Medical Marijuana Growers Selling to Black Market, Complicating Matters

By Danny Fenster
ticklethewire.com

Difficulties seem to be sprouting up like weeds as local governments across the country experiment with new laws and regulations concerning medical marijuana; the drug is still illegal and listed as a controlled substance by the federal government.

A top federal law enforcement official in Oregan has declared that medical growers are selling their products onto the black market, outside of the limits of the state that regulates the industry, reports The Bulletin, of Bend, Ore.   The result has been a number of busts by the DEA.

U.S. Attorney Dwight Holton told The Associated Press on Friday that Oregon medical growers sold marijuana to buyers in Texas, Arkansas, Florida, Tennessee, Idaho and Missouri illegally.

“We hear from patients when I’m on radio call-in shows,” Holton said, according to the AP. “Inevitably, we get a call in saying, ‘I can’t find marijuana.’ If cardholders can’t find marijuana, we’ve got to figure out where it is going, and there is a ton of it growing in the state. The answer is we know where it is going.”

Advocates of the drug’s legalization place the blame more with the disconnect between the federal ban of the drug and the increasing acceptance of its use in various states.

“Until cannabis prohibition ends and we get some kind of regulation system in this country as a whole, we cannot stop the criminals, we can’t stop the black market,” said Lori Duckworth of Southern Oregon NORML.

She said advocates are eager to work with the feds to stop the illegal sales, which are a burden on the patients that need the drug.

“Patients are not criminals. But patients are being punished for the actions of a few bad seeds,” she said.

One indicator of the illegal sales were patient complaints that they were often unable to obtain marijuana from legal dispensaries and caregivers due to a lack of supply, said Holton, the US attorney.

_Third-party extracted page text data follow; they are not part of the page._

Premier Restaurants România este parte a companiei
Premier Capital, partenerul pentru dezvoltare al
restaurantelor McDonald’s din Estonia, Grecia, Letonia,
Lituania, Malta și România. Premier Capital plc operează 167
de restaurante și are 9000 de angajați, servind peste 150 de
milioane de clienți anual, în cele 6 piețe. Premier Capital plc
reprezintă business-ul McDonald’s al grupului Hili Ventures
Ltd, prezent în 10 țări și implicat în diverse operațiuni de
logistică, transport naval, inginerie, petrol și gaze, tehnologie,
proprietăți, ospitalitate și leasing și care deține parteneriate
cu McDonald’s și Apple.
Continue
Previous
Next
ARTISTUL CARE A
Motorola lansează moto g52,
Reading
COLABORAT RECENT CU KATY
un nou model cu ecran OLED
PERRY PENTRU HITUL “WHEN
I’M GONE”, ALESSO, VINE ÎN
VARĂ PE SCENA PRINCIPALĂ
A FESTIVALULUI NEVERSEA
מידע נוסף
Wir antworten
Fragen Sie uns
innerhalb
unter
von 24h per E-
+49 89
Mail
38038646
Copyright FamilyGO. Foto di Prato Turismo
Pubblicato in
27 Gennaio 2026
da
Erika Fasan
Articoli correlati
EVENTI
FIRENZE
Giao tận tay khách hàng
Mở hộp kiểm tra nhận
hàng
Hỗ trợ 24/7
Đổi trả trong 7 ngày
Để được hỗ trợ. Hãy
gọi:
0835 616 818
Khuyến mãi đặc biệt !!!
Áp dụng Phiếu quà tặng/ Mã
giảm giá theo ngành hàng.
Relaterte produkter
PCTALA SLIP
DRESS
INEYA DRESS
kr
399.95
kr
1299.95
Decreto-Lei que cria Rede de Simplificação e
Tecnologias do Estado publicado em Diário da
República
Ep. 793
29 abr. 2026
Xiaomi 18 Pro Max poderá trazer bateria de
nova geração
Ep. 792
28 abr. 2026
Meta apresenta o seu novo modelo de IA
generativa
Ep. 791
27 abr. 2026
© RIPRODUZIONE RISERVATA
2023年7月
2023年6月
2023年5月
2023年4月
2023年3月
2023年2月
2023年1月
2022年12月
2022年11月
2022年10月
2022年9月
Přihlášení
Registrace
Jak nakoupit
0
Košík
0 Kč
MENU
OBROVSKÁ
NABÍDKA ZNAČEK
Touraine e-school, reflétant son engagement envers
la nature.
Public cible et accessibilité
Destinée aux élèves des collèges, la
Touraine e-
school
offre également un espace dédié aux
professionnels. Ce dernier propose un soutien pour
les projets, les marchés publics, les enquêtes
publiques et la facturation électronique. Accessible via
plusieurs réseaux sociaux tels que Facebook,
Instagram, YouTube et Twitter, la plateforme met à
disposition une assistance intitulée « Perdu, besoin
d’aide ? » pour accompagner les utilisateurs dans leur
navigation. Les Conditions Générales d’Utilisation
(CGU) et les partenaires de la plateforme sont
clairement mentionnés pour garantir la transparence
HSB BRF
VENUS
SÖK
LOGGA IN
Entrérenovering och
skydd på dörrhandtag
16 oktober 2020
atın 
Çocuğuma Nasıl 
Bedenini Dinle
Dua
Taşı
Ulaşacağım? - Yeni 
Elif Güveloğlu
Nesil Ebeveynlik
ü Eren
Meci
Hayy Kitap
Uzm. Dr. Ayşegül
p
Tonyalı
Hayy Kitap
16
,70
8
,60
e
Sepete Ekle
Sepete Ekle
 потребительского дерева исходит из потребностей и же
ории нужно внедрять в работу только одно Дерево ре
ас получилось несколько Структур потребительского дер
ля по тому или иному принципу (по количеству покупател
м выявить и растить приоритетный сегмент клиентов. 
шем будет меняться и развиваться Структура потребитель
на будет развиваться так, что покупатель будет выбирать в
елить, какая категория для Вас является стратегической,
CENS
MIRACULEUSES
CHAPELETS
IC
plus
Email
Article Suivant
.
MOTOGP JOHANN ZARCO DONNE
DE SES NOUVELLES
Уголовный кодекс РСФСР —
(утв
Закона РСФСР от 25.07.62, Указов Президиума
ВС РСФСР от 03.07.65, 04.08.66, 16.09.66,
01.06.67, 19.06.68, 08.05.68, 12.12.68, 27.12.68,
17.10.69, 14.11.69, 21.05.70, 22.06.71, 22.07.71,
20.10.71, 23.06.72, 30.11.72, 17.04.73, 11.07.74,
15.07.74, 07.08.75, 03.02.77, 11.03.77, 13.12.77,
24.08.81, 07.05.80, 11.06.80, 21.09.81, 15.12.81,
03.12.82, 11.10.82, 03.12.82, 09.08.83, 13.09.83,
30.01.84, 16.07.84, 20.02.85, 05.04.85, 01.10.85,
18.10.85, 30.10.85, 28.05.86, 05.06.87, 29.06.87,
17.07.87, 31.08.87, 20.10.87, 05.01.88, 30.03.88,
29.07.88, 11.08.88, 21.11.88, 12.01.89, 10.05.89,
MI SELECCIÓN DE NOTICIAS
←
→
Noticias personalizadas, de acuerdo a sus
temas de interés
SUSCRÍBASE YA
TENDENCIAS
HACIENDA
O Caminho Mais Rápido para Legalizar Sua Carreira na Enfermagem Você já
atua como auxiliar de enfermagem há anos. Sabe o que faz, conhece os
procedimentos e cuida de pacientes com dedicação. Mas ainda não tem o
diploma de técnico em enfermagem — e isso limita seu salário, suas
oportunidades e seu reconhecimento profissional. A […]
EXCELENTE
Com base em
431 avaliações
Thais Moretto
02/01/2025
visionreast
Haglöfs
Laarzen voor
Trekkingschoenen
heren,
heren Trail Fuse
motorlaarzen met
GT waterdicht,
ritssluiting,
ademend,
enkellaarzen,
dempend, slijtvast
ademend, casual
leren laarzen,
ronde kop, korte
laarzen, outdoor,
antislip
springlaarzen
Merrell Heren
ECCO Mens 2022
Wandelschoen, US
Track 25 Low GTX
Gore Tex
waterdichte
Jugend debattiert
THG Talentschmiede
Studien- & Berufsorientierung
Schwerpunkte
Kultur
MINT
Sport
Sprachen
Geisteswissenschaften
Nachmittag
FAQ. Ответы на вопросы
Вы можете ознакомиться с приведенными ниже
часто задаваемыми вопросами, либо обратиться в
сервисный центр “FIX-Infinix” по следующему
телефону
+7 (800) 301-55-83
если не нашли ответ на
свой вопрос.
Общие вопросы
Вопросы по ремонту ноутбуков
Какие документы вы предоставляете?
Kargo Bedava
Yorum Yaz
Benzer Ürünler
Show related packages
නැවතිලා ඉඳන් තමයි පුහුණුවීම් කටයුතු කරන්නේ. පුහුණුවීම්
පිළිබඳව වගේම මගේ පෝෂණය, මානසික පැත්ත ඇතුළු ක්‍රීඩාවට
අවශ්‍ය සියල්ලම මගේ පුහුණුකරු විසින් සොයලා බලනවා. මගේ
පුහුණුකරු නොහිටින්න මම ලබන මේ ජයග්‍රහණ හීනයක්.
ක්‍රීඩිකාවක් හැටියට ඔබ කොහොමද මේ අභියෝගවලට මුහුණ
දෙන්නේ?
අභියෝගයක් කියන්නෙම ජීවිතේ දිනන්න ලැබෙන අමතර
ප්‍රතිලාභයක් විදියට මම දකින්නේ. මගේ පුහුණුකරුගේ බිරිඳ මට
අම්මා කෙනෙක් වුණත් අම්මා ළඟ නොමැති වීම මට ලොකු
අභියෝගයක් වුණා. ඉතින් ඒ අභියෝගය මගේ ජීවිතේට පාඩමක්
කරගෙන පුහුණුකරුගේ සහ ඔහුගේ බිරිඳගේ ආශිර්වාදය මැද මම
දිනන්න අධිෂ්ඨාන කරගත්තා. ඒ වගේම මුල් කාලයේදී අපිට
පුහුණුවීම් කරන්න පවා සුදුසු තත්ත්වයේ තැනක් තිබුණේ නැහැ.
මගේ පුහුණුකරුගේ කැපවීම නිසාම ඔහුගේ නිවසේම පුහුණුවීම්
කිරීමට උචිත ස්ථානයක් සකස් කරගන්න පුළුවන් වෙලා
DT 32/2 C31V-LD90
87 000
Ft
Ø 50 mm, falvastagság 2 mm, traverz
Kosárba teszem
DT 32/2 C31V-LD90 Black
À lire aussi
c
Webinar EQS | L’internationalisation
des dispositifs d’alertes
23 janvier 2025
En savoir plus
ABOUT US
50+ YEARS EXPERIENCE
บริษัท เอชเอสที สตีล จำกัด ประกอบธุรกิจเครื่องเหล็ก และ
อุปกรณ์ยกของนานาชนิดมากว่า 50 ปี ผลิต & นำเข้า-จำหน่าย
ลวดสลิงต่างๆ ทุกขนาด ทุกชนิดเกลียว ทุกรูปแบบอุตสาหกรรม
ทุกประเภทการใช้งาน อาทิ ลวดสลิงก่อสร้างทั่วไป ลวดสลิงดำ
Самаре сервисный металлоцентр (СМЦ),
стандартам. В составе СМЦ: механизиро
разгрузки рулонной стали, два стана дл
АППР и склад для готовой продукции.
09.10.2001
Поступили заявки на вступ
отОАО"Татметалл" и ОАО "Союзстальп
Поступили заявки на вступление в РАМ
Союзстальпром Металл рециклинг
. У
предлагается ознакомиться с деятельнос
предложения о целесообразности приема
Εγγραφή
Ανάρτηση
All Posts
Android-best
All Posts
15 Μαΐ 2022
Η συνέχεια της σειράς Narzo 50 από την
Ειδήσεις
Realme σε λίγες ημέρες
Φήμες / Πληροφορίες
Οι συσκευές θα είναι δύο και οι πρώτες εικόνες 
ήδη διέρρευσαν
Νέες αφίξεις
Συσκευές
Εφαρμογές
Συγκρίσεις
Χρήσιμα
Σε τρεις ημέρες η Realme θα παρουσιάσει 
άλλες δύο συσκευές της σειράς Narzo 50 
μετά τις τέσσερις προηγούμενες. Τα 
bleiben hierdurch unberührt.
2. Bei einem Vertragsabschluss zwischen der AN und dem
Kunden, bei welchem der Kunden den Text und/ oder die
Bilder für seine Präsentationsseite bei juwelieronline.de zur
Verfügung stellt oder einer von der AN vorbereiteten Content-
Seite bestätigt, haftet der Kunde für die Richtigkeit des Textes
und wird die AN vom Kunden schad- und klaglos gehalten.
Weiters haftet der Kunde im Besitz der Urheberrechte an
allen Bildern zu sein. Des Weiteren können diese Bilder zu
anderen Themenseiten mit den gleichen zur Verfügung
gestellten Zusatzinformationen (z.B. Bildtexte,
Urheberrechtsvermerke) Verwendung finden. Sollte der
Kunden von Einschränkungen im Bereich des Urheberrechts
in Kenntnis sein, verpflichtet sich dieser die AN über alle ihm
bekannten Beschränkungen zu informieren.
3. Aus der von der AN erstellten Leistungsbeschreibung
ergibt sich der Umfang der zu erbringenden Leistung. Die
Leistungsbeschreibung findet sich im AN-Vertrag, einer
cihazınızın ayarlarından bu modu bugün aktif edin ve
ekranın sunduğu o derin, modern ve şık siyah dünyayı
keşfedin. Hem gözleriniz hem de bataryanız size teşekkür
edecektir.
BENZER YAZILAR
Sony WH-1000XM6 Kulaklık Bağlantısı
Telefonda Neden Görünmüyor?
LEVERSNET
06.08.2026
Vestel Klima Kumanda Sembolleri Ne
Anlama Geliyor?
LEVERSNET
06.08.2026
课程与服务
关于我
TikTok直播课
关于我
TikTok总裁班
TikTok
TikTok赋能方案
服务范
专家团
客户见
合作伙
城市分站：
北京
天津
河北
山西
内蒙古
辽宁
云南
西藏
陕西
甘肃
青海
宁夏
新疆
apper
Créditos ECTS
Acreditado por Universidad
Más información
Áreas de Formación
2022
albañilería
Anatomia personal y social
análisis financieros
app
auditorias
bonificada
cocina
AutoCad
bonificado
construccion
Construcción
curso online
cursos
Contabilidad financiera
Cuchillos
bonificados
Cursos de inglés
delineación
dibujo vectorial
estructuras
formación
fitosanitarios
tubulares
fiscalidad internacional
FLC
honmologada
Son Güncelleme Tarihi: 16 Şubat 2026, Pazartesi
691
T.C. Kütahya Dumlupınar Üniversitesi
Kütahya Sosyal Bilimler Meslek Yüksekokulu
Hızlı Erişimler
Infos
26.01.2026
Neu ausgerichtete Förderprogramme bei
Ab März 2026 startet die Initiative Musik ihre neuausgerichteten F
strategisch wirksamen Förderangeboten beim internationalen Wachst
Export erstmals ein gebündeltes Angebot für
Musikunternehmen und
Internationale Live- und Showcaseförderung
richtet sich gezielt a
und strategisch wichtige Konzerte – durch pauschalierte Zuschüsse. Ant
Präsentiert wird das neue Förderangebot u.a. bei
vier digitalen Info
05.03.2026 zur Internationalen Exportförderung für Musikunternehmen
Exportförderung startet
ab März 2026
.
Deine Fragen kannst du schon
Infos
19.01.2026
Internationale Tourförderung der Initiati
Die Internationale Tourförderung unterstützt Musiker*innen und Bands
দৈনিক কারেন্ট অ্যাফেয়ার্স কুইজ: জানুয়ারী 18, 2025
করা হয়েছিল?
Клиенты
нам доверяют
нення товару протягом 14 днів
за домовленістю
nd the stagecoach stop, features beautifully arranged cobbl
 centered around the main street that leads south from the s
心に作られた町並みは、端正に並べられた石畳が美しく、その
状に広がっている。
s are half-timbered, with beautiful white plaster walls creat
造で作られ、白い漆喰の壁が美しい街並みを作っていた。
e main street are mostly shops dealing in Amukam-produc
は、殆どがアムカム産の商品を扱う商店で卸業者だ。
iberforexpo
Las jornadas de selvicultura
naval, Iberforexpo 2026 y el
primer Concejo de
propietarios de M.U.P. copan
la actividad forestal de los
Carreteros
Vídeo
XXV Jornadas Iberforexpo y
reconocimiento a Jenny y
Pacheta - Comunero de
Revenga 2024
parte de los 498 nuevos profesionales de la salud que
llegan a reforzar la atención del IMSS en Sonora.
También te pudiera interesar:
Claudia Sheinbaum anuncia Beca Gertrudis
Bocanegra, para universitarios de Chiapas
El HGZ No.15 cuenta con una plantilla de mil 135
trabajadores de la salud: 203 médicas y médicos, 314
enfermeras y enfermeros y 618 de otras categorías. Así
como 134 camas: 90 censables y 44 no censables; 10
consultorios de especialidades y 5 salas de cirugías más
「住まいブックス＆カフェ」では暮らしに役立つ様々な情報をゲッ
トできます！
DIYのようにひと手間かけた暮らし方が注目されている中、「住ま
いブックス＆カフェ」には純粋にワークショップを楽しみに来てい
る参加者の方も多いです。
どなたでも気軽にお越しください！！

“An informal list of medical marijuana seizures in the past year kept by prosecutors showed 50 pounds going to Texas, 43 pounds going to Florida, 75 pounds going to the East Coast, and 120 pounds going to Arkansas,” reports The Bulletin.

“I think what is new about this, or different about what we have seen so far — not this particular case — is the excess amount of marijuana that must go someplace — especially when we’ve got cardholders saying they can’t get marijuana,” Holton told The Bulletin.